La tragedia del Mottarone

Funivia, i primi soccorsi: "Mi è morto tra le braccia"

I verbali di dipendenti e vigili sul luogo dell'incidente "I corpi ovunque come in un campo di battaglia"

Funivia, i primi soccorsi: "Mi è morto tra le braccia"

Verbania. Ci sono attimi nella vita che rimangono impressi nella mente per sempre, con una precisione che ha dell'incredibile. Ed è anche sul ricordo di questi particolari che la Procura di Verbania punta per ricostruire la dinamica della strage della funivia Stresa-Mottarone, che ha ucciso 14 persone ed ha lasciato orfano un bimbo di 5 anni, unico sopravvissuto alla tragedia. In Procura, da quella maledetta domenica, sono sfilate - come persone informate sui fatti - i testimoni che si trovavano in quella zona. Escursionisti, turisti e soprattutto gli addetti all'impianto di risalita che quel giorno erano in servizio. Le loro considerazioni sono fondamentali, soprattutto se valutate in parallelo con i molti video e le fotografie che hanno immortalato gli istanti della tragedia. Particolare importanza per gli investigatori, è quello che ha messo a verbale, l'addetto della funivia che si trovava in quella che in gergo si chiama la «fossa di arrivo», che si è visto sfuggire dalle mani la cabinovia numero 3 che, dopo qualche attimo, si è trasformata in un groviglio di lamiere. Il testimone ascoltato dai carabinieri si chiama Pietro Tarizzo, da quasi 4 anni è stagionale presso l'impianto di Stresa-Mottarone. «Ho sentito - ha detto - un forte rumore netto di rottura. Così per impedire alle persone in attesa di avvicinarsi e mettermi in salvo, sono corso via. Ho schiacciato il pulsante che aziona il freno d'emergenza sulla fune traente che però non ha funzionato». Non ha funzionato - si scoprirà dopo poche ore - perché c'era il forchettone inserito che disattivava l'impianto frenante di sicurezza. Quello che Tarizzo ha raccontato agli inquirenti è certificato dal video della telecamera posizionata all'arrivo, che rende le sue parole ancora più forti e drammatiche. Le immagini, infatti riprendono gli ultimi istanti di vita dei passeggeri: ormai arrivati in cima, sono pronti a scendere e, fuori, l'addetto è già in posizione per aprire il portellone. Un gesto quasi automatico per Tarizzo, ma all'improvviso accade l'impensabile. La cabina arretra e anche lui torna indietro di corsa, si guarda attorno e si scansa, per la paura che il cavo strecciato gli finisca addosso. Attiva il freno ma è inutile. In quei pochi secondi concitati, si compie la tragedia. La cabinovia sobbalza e prosegue la sua corsa all'indietro fino ad arrivare ai rulli del pilone tre, che fanno da trampolino e la lanciano nel vuoto.

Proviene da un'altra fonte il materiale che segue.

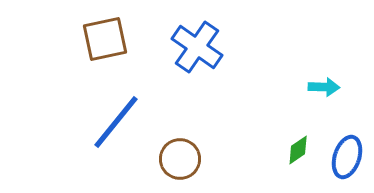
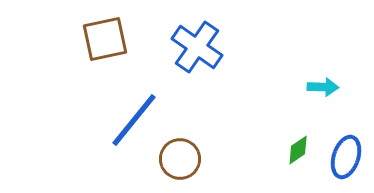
cyan arrow: moved 1 px left
blue line: moved 18 px right, 2 px up
blue ellipse: moved 1 px left
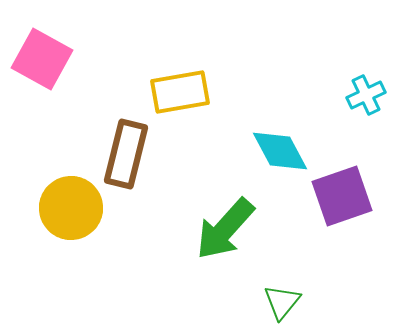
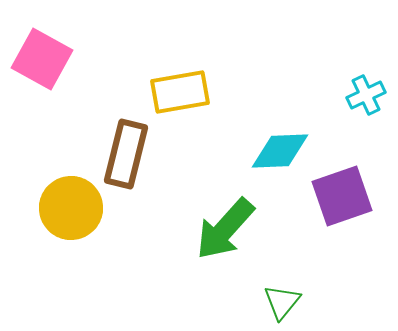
cyan diamond: rotated 64 degrees counterclockwise
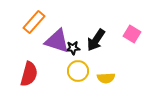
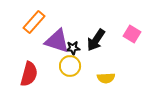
yellow circle: moved 8 px left, 5 px up
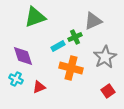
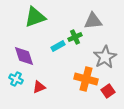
gray triangle: rotated 18 degrees clockwise
purple diamond: moved 1 px right
orange cross: moved 15 px right, 11 px down
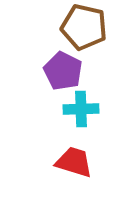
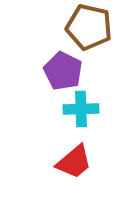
brown pentagon: moved 5 px right
red trapezoid: rotated 123 degrees clockwise
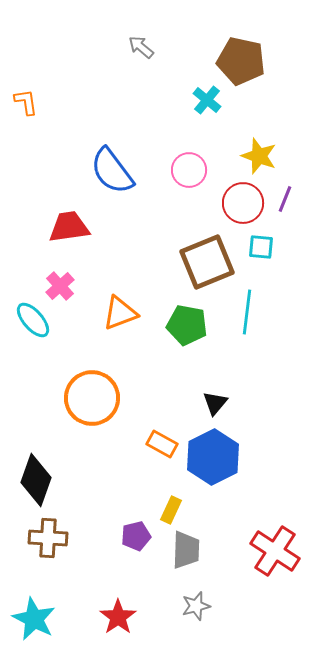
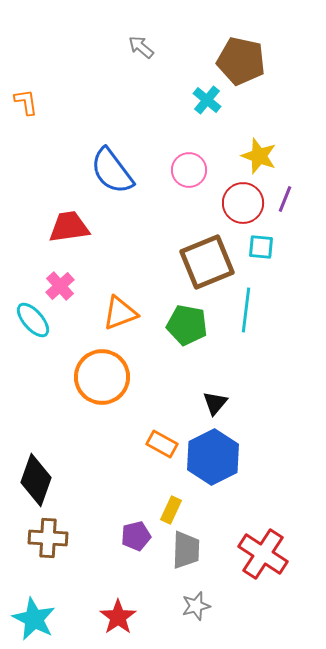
cyan line: moved 1 px left, 2 px up
orange circle: moved 10 px right, 21 px up
red cross: moved 12 px left, 3 px down
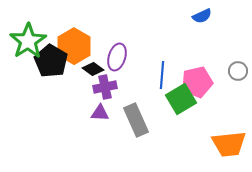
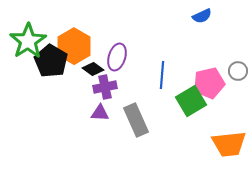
pink pentagon: moved 12 px right, 1 px down
green square: moved 10 px right, 2 px down
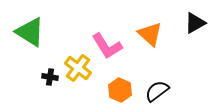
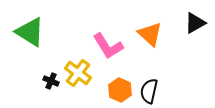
pink L-shape: moved 1 px right
yellow cross: moved 5 px down
black cross: moved 1 px right, 4 px down; rotated 14 degrees clockwise
black semicircle: moved 8 px left; rotated 40 degrees counterclockwise
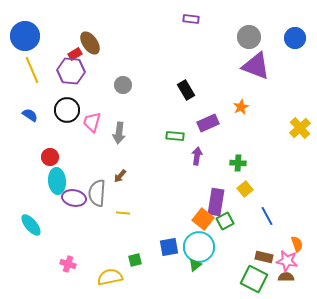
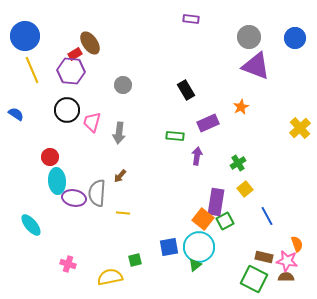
blue semicircle at (30, 115): moved 14 px left, 1 px up
green cross at (238, 163): rotated 35 degrees counterclockwise
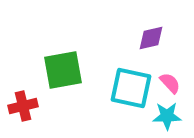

Pesanti come macigni anche le parole di Cristiano L'Altrella, volontario soccorritore e caposquadra del distaccamento dei Vigili del Fuoco di Stresa, primo ad arrivare sul luogo della tragedia. «Abbiamo trovato un campo di battaglia - ha raccontato - corpi di ragazzi, uomini e donne sparsi sul pendio della montagna. Dalla vetta siamo scesi seguendo la linea dei cavi, un pendio ripidissimo, circa dell'80 percento. Poi abbiamo visto la cabina rossa accartocciata: non dimenticherò mai quello che ho visto. Uno mi è morto tra le braccia».

Intanto dalla Procura si attendono nuovi avvisi di garanzia, anche per permettere agli indagati di nominare i periti per assistere gli accertamenti irripetibili che inizieranno domani.